## BEGIN Reading passage

# Pathfinder Strut rust recall



## bbells (Aug 15, 2007)

Just wondering how many people have brought their vehicle in on the recall and what the results were. Searched the site and could not find a similar poll.


----------



## bbells (Aug 15, 2007)

2003, 110,000 miles. Didn't see anything other than surface rust when I brought it in. Nissan said the same thing. They are coating it and said it would probably be fine when I asked them how it would be in 5 years. Recall will still cover it if it does have problems. Did tell them when I went in if they bought it back that I would put it towards a new Nissan. Oh well, I am content with my pathfinder.


----------



## cpta2020 (Sep 2, 2011)

I have an appointment next week, they said it really depends on how bad the rust is, it could be a stage 1 or stage 2 repair, or maybe un repairable, i'll keep you informed. 

2003 Nissan Pathfinder Chilkoot 
164000KM


----------



## captrailer (Aug 17, 2009)

## END Reading passage

### Complete the following
1. Answer these questions from the recall thread.
(a) How many miles does bbells report for the 2003 vehicle?
(b) What did Nissan say it was doing to bbells's vehicle?
(c) What odometer reading does cpta2020 list for the 2003 Nissan Pathfinder Chilkoot?
2. Write out the part of the recall thread from "## cpta2020 (Sep" up to and including "(Aug 17, 2009)", word for word.
The entries after the recall thread have no connection to it.

## BEGIN Material

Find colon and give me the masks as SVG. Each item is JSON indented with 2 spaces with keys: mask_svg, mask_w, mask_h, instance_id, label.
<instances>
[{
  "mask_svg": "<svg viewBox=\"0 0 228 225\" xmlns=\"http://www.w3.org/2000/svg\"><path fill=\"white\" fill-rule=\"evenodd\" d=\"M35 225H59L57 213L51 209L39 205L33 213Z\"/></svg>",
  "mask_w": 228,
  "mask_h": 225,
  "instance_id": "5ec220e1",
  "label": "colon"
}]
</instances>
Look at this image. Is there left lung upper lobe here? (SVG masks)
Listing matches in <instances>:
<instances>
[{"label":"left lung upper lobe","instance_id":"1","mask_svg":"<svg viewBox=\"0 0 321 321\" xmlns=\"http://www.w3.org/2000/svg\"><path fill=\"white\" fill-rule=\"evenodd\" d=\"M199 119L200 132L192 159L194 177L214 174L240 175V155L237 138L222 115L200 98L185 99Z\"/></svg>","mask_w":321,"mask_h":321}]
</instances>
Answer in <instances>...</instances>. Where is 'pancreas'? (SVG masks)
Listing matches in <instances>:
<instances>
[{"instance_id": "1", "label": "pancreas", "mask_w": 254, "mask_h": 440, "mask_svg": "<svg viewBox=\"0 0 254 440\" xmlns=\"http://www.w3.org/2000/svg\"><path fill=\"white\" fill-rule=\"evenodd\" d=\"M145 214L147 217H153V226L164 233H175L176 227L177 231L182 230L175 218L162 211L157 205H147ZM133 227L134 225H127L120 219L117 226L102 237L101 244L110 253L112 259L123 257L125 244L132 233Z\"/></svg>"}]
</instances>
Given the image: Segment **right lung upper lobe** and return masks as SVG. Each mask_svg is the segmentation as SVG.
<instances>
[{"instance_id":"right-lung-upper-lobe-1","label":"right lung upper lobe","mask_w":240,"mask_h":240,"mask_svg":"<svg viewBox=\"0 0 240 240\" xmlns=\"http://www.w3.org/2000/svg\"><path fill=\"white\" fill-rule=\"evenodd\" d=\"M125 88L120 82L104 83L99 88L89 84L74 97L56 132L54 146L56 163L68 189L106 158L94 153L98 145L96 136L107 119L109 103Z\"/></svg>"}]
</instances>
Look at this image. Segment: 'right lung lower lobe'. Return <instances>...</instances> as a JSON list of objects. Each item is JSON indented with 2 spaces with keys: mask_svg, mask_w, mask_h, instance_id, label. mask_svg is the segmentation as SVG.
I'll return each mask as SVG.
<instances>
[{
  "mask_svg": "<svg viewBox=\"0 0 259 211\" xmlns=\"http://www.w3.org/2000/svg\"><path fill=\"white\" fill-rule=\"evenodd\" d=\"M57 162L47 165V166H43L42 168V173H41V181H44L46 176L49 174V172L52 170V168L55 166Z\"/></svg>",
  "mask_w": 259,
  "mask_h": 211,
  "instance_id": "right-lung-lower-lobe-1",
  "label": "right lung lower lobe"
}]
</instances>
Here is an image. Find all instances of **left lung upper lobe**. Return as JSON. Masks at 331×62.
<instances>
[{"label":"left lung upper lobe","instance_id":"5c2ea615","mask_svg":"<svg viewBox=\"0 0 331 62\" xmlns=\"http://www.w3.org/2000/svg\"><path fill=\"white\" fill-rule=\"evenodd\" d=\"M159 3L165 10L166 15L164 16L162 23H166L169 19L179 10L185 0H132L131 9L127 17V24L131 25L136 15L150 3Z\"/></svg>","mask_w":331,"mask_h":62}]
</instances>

## END Material

### The responses
1.
(a) 110,000 miles
(b) Coating it
(c) 164000KM

2.
## cpta2020 (Sep 2, 2011)

I have an appointment next week, they said it really depends on how bad the rust is, it could be a stage 1 or stage 2 repair, or maybe un repairable, i'll keep you informed. 

2003 Nissan Pathfinder Chilkoot 
164000KM


----------



## captrailer (Aug 17, 2009)